It’s not easy being an independent business in 2019.

North Brewing Co. Tap Room

We love our independents in Leeds, but it’s a hard time to be a small business.

The independents are one of the city’s biggest selling points, but we can’t take them for granted because they’re under serious pressure and it’s starting to take its toll. Business closures in Leeds jumped by a whopping 43% from 2016 to 2017, and with Brexit looming, no one knows what’s around the corner. But what exactly are the independents up against and why aren’t they getting more support? We caught up with local business owners to find out.

The changing face of the high street

Our Handmade Collective

Over the past 20 years, the internet has changed the way we shop and the high street has paid the price. According to the Office for National Statistics, one in every five pounds spent with UK retailers is now online – and less people shopping on the high street means less people shopping with independents. As a result, they’re being forced to close – in the first six months of 2018 alone, 35 shops shut in Leeds city centre, but only 9 opened.

Clare Riley is co-founder of one of the businesses trying to swim against the tide. Her shop, Our Handmade Collective, is a mini department store that stocks unique products made by independent designers, so she understands the problems indies are facing better than anyone, “As a bricks and mortar retailer, the growing trend for online retail, 24/7 shopping and more companies offering huge discounts in sales means that small, independent retailers, who make products by hand, have no way of competing. They are huge challenges for us to face.”

In that environment, how can small businesses compete? It’s not an even playing field. Not only are online companies tempting people away from the high street, but they can beat the independents on price too. These big businesses can set up shop outside the city centre, so they don’t have to pay the same business rates, rents or taxes. The result? They can sell their goods for a price the independent can’t match, effectively pricing them out of the market and making it harder for us, the shoppers, to do the one thing we need to do – support local businesses.

This is a David vs Goliath battle to survive

Jumbo Records

Credit: Ali Turner

It’s not just the rise of online shopping that’s making it harder for independents to survive. Having a high street presence in a city centre costs money – for a big business it’s barely a drop in the ocean, but for an indie it can be crippling. According to a recent report from the Housing, Communities and Local Government Committee, out of date business rates and unfair tax regimes are making it harder for independents – bricks-and-mortar shops fork out between 1.5% and 6.5% of their turnover on business rates, but retail giants like Amazon spend just 0.7% of theirs.

It’s a problem that independents are acutely aware of. “Most of the advantages have gone towards large businesses who have been able to lobby successive governments to their advantage. Unless you close the loopholes around tax and unless you get a progressive government and councils, things will only get worse for independents, no matter how fantastic they are,” Matt Bradshaw, Assistant Manager of Jumbo Records, explained. They’ve been in business since 1971, but like their fellow independents, they’re finding it harder and harder to compete.

So why aren’t they getting more help?
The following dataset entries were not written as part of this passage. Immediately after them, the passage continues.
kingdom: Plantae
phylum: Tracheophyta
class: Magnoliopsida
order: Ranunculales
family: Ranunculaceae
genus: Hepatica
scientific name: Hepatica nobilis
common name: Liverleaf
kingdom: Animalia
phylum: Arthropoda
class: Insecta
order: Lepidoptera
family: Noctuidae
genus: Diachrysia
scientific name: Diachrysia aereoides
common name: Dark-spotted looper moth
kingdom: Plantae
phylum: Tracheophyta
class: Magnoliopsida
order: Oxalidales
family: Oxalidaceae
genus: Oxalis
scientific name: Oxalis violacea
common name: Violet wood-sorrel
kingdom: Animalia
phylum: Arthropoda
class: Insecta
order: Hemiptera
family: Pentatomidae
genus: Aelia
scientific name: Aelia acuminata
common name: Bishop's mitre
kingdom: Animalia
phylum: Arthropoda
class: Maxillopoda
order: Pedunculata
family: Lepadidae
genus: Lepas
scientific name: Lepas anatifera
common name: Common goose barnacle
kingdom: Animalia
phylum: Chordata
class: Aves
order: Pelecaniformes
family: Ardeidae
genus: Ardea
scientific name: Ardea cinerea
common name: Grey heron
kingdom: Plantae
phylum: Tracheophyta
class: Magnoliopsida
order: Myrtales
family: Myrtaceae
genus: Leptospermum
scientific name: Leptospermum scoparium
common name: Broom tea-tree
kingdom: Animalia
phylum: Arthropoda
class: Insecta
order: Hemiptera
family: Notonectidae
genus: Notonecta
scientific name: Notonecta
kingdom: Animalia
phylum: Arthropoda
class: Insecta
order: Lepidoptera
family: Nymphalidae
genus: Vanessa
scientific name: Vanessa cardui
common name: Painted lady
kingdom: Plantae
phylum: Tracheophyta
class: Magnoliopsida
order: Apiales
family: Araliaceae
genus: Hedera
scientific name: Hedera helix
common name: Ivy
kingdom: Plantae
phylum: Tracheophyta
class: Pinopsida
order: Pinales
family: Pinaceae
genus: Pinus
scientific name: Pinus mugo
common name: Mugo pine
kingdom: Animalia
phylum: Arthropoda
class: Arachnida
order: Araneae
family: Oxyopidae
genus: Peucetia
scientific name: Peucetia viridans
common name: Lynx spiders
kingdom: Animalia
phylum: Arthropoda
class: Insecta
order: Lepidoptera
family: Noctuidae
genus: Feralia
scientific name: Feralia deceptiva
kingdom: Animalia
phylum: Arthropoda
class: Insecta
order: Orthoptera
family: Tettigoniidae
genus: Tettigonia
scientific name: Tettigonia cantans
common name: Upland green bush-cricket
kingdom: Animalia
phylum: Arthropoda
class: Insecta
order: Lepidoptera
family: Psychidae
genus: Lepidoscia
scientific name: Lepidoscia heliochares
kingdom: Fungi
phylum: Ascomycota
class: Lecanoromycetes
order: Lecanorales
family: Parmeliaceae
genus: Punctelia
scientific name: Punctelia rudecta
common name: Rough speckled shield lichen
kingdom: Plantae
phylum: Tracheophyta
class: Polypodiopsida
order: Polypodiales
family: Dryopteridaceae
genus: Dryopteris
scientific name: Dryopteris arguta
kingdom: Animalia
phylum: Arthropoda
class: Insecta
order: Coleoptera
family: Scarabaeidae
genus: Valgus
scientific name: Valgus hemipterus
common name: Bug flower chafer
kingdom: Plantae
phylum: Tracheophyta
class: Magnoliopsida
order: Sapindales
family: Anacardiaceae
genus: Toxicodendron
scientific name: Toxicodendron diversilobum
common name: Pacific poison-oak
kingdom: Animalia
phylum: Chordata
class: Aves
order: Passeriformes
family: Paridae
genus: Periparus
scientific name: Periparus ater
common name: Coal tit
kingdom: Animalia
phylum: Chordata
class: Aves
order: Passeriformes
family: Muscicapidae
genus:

Although small businesses can get upto a 100% reduction in rates, the cuts only apply if they pay less than £15,000 a year. But in the city centre, even a small shop or restaurant can exceed that amount. And Leeds City Council can’t do a damned thing because they’re in the midst of austerity measures that will see 59% of their funding cut by 2020. Rock, meet hard place. If we’re going to give independent businesses the ability to thrive, small business relief needs a top-to-bottom rethink.

The endless Brexit quagmire

Colours May Vary

Brexit isn’t just the bane of our lives, it’s also affecting the independents, and you can bet that no one thought about it during the referendum. “The biggest risk to our business right now is Brexit. We all have the feeling that at any moment the rug could be pulled out from under us, because no one knows how it will affect our jobs and our livelihoods. Real or not, this concern is yet to be addressed. When we have an outcome we can get on with things,” Becky Palfery, owner of independent bookshop and art gallery Colours May Vary, told us.

We may not know exactly what’s coming, but we can make an educated guess. The University of St. Andrews’ recent study on the impact of Brexit revealed that leaving the European Union is likely to slow growth, reduce capital investment, hinder product development and make it harder to access external finance – all things that independents need to thrive.

Many rely on suppliers and manufacturers in the EU, and right now, they don’t know if they’ll be able to maintain those relationships after we leave. Others, like the North Bar Group, have benefited from EU grants that simply won’t be there this time next year. As such, Brexit is a huge step into the unknown for the city’s independents – their fate has been left in the hands of politicians and they won’t be able to plan for the future until a final decision is made.

It ain’t over yet

North Brewing Co.

Credit: Chapter 81

Despite all the challenges they’re facing, the independents aren’t giving up. And thank god for that, because these are the places that make Leeds unique. John Gyngell, owner of North Bar, opened his first bar on New Briggate back in 1997. He’s seen first hand how the high street has changed. “I still believe that the independent scene in Leeds has a real tenacity. There are some good people doing some very good things. There are still exciting new openings happening, and there are some excellent success stories to celebrate. When choosing to spend your money in an independent venue you are supporting a business that adds to the fabric of its community, they become real social hubs.”

With everything that’s stacking up against them, now’s the time to back our independents. They’re the lifeblood of the high street, without them, Leeds wouldn’t be the city we know and love. So whether it’s a couple of quid or a big night out, give the indies your time, your respect and your hard earned cash. After all, you’ll miss them when they’re gone.